INPUT MATERIAL
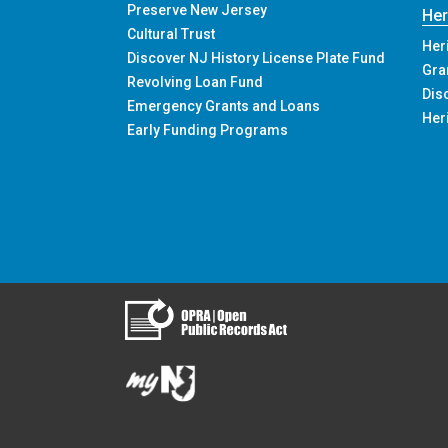
Grants and Loans
Eas
Funding Programs Overview
Preserve New Jersey
Her
Cultural Trust
Her
Discover NJ History License Plate Fund
Gra
Revolving Loan Fund
Dis
Emergency Grants and Loans
Her
Early Funding Programs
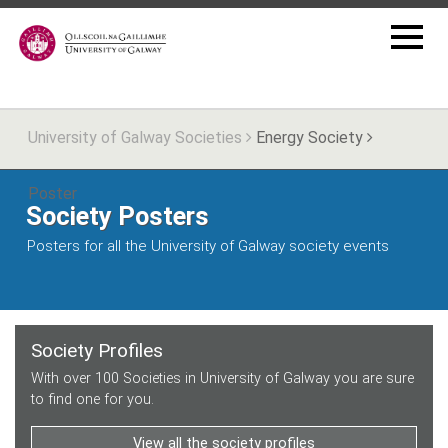
University of Galway Societies
Energy Society
Poster
Society Posters
Posters for all the University of Galway society events
Society Profiles
With over 100 Societies in University of Galway you are sure
to find one for you.
View all the society profiles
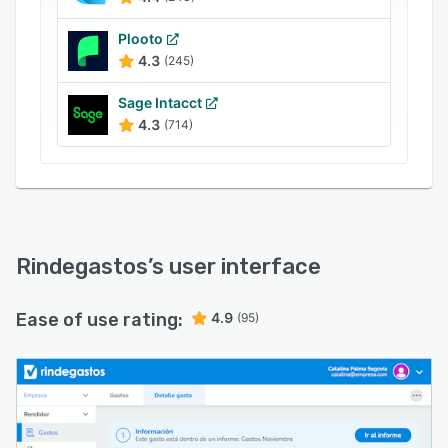
Plooto
4.3
(245)
Sage Intacct
4.3
(714)
Rindegastos
’s user interface
Ease of use rating:
4.9
(95)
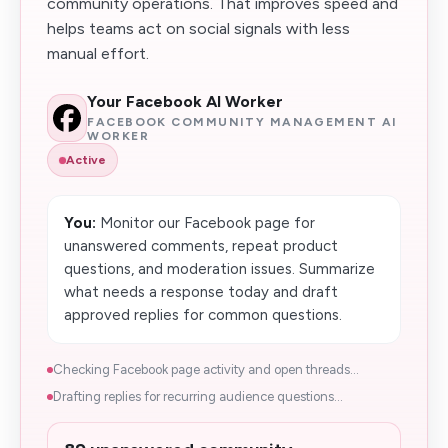
community operations. That improves speed and
helps teams act on social signals with less
manual effort.
Your Facebook AI Worker
FACEBOOK COMMUNITY MANAGEMENT AI
WORKER
Active
You:
Monitor our Facebook page for
unanswered comments, repeat product
questions, and moderation issues. Summarize
what needs a response today and draft
approved replies for common questions.
Checking Facebook page activity and open threads...
Drafting replies for recurring audience questions...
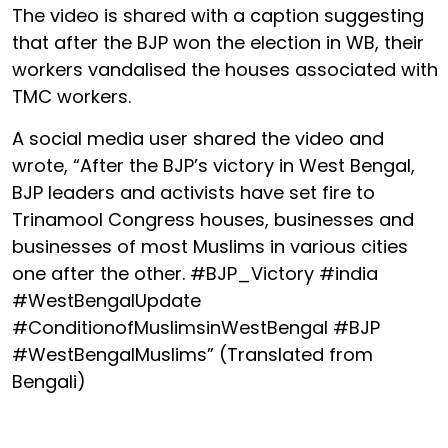
The video is shared with a caption suggesting
that after the BJP won the election in WB, their
workers vandalised the houses associated with
TMC workers.
A social media user shared the video and
wrote, “After the BJP’s victory in West Bengal,
BJP leaders and activists have set fire to
Trinamool Congress houses, businesses and
businesses of most Muslims in various cities
one after the other. #BJP_Victory #india
#WestBengalUpdate
#ConditionofMuslimsinWestBengal #BJP
#WestBengalMuslims” (Translated from
Bengali)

PROBLEM REQUIREMENTS
Rewrite every line of the listing above as a numbered list, skipping any blank lines. Leave the pictures out of your answer.

PROBLEM SOLUTION
1. Grants and Loans
2. Eas
3. Funding Programs Overview
4. Preserve New Jersey
5. Her
6. Cultural Trust
7. Her
8. Discover NJ History License Plate Fund
9. Gra
10. Revolving Loan Fund
11. Dis
12. Emergency Grants and Loans
13. Her
14. Early Funding Programs
15. University of Galway Societies
16. Energy Society
17. Poster
18. Society Posters
19. Posters for all the University of Galway society events
20. Society Profiles
21. With over 100 Societies in University of Galway you are sure
22. to find one for you.
23. View all the society profiles
24. Plooto
25. 4.3
26. (245)
27. Sage Intacct
28. 4.3
29. (714)
30. Rindegastos
31. ’s user interface
32. Ease of use rating:
33. 4.9
34. (95)
35. community operations. That improves speed and
36. helps teams act on social signals with less
37. manual effort.
38. Your Facebook AI Worker
39. FACEBOOK COMMUNITY MANAGEMENT AI
40. WORKER
41. Active
42. You:
43. Monitor our Facebook page for
44. unanswered comments, repeat product
45. questions, and moderation issues. Summarize
46. what needs a response today and draft
47. approved replies for common questions.
48. Checking Facebook page activity and open threads...
49. Drafting replies for recurring audience questions...
50. The video is shared with a caption suggesting
51. that after the BJP won the election in WB, their
52. workers vandalised the houses associated with
53. TMC workers.
54. A social media user shared the video and
55. wrote, “After the BJP’s victory in West Bengal,
56. BJP leaders and activists have set fire to
57. Trinamool Congress houses, businesses and
58. businesses of most Muslims in various cities
59. one after the other. #BJP_Victory #india
60. #WestBengalUpdate
61. #ConditionofMuslimsinWestBengal #BJP
62. #WestBengalMuslims” (Translated from
63. Bengali)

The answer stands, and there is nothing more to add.